Arborea: Fortress of the Sun

And the horse they rode in on

Arborea erect fortifications of light and darkness

Arborea’s Buck and Shanti Curran asked me if they could listen to the test vinyl pressings of their new album, Fortress of the Sun, at my house. They’d heard the record player for themselves. And they didn’t actually have one, in-house. Well, yeah.

I couldn’t leave well enough alone, though, and tried to rig something up through my folks’ old tube-filled receiver, which turned out to have a shot left channel… Anyway, receiver number three – my trusty Pioneer from college – ended up doing the trick, hooked up to a Technic table.

Good thing. There was something special about watching the care with which they listened. Was that a bent note? Or just a truck tearing by on Route 202? It was the truck. The listening experience stood right up to Ray Lamontagne’s Gossip in the Grain, and he issued that 10-song album as a double disc on 180-gram vinyl, just so the grooves could have some room to breathe.

The record-listening party was a bit of a tease, though, wasn’t it? It’s not like they left me a test copy. Was it different to hear it ripple through my 140+ year-old house, vibrating the still-settling frame for the ultimate analog experience? It sure was. But digital tracks and a good set of headphones works, too.

The listening experience is just so vital to enjoyment of their music. Don’t half ass it. Every note is gently placed, as though each settled on a velvet cushion. That may sound like it could be too precious, but the Currans are fully invested. You can’t imagine disbelief.

Which is probably why, like their metal mirror image Ocean, they are particularly critically acclaimed and have caught highly favorable mentions in the New York Times and Rolling Stone. Their tour stops read like a posh travel magazine’s table of contents. There’s a reason the new album is being released by ESP-Disk’, home to albums by the likes of Sun Ra and Billie Holliday.

However, as of late the mainstream culture has shifted considerably acoustic and may ram right into Arborea if they don’t watch out.

“After the Flood only Love Remains” is stop-in-your-tracks beautiful, and what passes for a single for them. If you can slow yourself down to their pace, see the world in half time for a bit (which is almost impossible when you try to keep up with the pace of things like the Internet), it becomes incredibly catchy, a singalong. Reimagined as a straight up bluegrass song with fiddle and banjo, this would be what they’d call in Maine a “crowd please-ah.” It’s not quite as catchy as “Alligator,” on their most-recent House of Sticks, but it’s also less of an outlier.

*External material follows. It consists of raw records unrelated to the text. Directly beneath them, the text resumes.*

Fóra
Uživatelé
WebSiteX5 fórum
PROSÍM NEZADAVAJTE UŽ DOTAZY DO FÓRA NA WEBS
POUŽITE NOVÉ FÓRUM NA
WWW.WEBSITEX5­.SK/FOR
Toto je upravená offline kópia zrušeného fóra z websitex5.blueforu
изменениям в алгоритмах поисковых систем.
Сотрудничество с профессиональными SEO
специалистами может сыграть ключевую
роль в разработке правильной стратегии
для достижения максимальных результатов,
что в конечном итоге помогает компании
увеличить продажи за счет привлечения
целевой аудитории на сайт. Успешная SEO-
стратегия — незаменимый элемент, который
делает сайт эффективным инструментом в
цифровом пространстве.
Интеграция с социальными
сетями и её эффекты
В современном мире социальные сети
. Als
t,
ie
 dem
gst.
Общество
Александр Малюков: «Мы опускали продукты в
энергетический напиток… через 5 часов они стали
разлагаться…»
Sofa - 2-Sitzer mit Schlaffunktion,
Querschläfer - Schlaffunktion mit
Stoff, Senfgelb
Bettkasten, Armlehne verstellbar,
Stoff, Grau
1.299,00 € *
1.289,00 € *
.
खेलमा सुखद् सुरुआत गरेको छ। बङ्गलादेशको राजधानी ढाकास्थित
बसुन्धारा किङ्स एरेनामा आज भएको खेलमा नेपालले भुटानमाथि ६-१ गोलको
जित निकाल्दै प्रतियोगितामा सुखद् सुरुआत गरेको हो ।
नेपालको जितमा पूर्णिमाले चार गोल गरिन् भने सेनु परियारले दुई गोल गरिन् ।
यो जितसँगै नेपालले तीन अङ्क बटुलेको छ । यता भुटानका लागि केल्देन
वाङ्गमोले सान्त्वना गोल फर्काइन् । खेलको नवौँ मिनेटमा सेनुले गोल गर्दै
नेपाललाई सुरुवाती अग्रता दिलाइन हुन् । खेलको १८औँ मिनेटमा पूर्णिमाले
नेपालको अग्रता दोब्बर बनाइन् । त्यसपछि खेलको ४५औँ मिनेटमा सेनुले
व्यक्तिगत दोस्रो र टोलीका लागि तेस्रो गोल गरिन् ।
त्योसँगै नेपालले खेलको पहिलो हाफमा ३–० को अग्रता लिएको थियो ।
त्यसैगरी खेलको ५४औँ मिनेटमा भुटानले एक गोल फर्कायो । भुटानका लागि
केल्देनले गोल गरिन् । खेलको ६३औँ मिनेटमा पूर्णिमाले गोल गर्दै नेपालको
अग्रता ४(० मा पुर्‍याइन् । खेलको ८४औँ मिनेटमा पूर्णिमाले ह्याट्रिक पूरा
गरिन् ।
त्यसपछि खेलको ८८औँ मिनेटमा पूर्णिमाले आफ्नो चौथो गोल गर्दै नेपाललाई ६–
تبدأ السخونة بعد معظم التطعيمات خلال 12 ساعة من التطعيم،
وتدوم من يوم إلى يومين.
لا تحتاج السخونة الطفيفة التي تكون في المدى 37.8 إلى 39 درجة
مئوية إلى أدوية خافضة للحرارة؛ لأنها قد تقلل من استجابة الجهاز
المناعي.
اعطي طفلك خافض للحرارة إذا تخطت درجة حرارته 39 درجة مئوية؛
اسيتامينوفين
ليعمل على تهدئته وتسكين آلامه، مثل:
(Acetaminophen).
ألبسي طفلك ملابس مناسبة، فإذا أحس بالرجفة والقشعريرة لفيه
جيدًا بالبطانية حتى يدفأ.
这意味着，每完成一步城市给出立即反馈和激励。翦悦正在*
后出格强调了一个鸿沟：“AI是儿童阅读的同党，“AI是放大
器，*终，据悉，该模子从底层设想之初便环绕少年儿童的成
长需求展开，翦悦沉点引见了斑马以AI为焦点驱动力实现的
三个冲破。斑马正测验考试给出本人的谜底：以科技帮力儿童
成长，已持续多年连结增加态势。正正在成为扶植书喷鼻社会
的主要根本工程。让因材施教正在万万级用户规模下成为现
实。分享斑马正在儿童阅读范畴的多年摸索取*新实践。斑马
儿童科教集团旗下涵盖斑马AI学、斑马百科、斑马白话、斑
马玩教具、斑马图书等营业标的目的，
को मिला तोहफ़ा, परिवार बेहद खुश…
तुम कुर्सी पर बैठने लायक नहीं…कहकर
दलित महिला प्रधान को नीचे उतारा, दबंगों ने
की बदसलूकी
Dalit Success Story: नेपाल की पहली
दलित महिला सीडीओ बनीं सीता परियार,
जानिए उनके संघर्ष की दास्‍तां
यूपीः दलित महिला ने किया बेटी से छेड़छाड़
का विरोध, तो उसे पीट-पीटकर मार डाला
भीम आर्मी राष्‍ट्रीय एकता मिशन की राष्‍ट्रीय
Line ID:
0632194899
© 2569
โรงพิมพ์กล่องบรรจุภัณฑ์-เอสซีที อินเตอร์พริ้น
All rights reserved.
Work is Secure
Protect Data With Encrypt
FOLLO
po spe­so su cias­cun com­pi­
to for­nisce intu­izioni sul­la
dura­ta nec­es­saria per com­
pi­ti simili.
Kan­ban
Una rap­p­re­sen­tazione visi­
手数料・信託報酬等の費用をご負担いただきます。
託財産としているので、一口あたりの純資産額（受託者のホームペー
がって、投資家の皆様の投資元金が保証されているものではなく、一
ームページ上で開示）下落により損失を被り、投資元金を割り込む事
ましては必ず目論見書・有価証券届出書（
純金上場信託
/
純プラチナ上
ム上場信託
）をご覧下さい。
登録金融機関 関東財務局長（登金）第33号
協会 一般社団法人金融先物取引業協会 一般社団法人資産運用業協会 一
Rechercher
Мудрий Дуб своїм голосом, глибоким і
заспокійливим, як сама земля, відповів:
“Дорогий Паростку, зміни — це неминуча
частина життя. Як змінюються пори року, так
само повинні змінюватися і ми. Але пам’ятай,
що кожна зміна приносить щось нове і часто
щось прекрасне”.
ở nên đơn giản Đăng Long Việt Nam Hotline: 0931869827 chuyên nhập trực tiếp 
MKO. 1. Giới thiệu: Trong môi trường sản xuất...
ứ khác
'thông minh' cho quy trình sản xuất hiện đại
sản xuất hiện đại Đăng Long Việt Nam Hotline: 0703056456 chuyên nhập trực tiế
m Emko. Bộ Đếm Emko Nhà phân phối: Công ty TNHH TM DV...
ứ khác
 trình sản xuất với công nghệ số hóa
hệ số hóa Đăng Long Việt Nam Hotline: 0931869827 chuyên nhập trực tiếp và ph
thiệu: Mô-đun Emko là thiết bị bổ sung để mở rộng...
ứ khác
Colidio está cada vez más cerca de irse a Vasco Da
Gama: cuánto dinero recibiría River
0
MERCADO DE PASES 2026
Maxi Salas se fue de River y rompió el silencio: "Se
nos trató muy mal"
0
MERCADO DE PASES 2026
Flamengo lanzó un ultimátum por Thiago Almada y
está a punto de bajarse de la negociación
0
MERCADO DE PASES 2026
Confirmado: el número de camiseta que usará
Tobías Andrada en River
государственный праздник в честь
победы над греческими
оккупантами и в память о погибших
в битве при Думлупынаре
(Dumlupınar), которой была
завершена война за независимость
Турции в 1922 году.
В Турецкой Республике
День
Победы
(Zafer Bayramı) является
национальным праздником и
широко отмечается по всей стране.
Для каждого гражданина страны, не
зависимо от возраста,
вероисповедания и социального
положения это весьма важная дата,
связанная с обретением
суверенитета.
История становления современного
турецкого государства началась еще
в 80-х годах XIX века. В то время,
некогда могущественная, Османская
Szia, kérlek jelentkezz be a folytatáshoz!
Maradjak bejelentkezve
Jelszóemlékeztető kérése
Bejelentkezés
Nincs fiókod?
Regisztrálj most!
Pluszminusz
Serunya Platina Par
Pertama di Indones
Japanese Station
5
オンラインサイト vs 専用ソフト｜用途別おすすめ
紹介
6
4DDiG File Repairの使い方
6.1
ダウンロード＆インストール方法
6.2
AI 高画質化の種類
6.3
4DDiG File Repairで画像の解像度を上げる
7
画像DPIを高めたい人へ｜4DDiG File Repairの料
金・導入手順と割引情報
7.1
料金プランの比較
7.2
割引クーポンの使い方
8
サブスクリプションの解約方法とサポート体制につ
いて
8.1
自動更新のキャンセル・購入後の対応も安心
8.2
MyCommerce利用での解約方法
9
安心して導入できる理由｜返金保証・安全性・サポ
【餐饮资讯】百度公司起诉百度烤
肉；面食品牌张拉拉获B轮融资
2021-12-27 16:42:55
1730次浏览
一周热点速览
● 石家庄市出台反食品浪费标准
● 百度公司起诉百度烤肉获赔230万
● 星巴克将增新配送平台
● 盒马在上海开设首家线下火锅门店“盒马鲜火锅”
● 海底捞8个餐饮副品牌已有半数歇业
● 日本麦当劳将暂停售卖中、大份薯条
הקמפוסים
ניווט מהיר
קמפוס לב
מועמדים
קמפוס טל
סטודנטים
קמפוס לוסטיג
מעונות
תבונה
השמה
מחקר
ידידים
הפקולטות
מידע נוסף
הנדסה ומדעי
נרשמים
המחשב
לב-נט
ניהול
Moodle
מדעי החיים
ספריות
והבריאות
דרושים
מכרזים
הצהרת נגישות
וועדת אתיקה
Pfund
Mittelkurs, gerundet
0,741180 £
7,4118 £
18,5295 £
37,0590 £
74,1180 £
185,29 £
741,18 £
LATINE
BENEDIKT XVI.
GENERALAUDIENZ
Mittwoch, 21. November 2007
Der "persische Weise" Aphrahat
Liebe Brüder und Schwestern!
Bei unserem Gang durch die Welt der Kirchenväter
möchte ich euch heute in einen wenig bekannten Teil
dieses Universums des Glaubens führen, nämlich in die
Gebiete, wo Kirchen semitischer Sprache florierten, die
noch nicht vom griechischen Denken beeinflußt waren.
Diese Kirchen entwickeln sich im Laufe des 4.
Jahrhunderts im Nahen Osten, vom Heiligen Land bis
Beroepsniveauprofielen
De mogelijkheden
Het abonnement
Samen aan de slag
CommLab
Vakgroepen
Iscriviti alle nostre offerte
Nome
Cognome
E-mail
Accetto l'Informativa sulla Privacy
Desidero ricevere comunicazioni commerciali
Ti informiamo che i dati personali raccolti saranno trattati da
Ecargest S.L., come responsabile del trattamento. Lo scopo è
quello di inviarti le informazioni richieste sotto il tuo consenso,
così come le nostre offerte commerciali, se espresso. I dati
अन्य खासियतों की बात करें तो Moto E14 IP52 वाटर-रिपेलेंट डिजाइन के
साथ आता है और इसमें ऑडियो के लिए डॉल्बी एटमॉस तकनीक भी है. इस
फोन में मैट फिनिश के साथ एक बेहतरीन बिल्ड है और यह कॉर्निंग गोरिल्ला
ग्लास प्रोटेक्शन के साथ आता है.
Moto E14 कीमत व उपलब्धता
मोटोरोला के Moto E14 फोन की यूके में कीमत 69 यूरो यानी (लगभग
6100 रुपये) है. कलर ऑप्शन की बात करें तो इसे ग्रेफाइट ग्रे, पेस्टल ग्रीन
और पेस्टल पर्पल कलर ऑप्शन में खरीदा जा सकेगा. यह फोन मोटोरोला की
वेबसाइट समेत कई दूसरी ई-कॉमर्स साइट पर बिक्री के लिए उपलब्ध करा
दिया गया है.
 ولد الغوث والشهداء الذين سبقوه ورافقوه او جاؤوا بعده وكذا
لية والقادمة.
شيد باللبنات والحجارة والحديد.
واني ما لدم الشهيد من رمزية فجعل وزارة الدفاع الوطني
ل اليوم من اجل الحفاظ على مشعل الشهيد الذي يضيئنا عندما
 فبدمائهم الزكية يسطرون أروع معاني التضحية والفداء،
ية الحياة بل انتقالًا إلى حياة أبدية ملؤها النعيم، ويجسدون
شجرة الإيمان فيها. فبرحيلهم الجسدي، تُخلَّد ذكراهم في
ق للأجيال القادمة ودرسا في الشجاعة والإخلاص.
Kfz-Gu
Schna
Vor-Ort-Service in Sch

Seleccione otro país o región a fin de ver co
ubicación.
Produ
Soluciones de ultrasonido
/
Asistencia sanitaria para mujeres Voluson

Michael Krapovicky provides some electric bass to ground Shanti’s ethereal vocals and Buck’s layers of acoustic guitar and languid electric, which gives it some forward momentum and hints at Neil Young and Crazy Horse. On peyote.

It’s an equine album, indeed. “Pale Horse Phantasm” comes out of the gate like a warm spring wind, Shanti’s barest vibrato in the chorus allowing for the possibility of vulnerability and putting the song right on the fulcrum of narrative and lament. Late song, Buck provides a subtle backing vocal of just a few well placed words. The dynamics in Arborea’s songs are slight adjustments, degrees to the left and right of center, but no less dramatic in their way than emo’s roller coasters.

In “Rider,” Buck takes on lead vocals, with a tasteful acoustic blues riff introducing a gravelly baritone with a lilt, “Hey now rider, do you know why you run?” It calls to mind the iconic “Know You Rider,” with their own version of the cowboy experience, evoking the wide open expanse of the west, the too-bright sun and the wind that bites at the tips of the ears. There is the smell of the horse underneath, its bulk and power, its beating heart.

And then there is “When I Was on Horseback,” an Old English folk song that might have been pulled from the pages of Jonathan Strange and Mr. Norrell.

Team that with the haunting whispers of “Ghost,” a Shanti solo piece with a banjo that rises from the fog, orderly at first and then losing form and dissipating. Joined by a harmonium, her delivery – with lyrics echoing that kind of faery place that isn’t all flower petals and rainbows at all – might remind you of PJ Harvey’s “little fish, swimming in the water.”

Gearheads might take some pleasure, too, in the fact they help create this timeless aesthetic with the help of an EBow, which bows guitar strings with an energy field (introduced in 1978; first customer was Jerry Garcia; probably last seen locally at the State Theatre as utilized by Built to Spill’s Jim Roth). On “Daughters of Maine,” Buck pairs it with Greg Boardman’s bowed bass and it knifes through the crispness of the fingerstyle acoustic guitar in the kind of solo I’m not sure is ever completely repeatable.

“Cast out your hands” Shanti implores repeatedly into the finish. Her last breath of sibilance at the end is a flash of light.

Cast out your cares and let this album wash over you. Don’t plan on having anything else to do.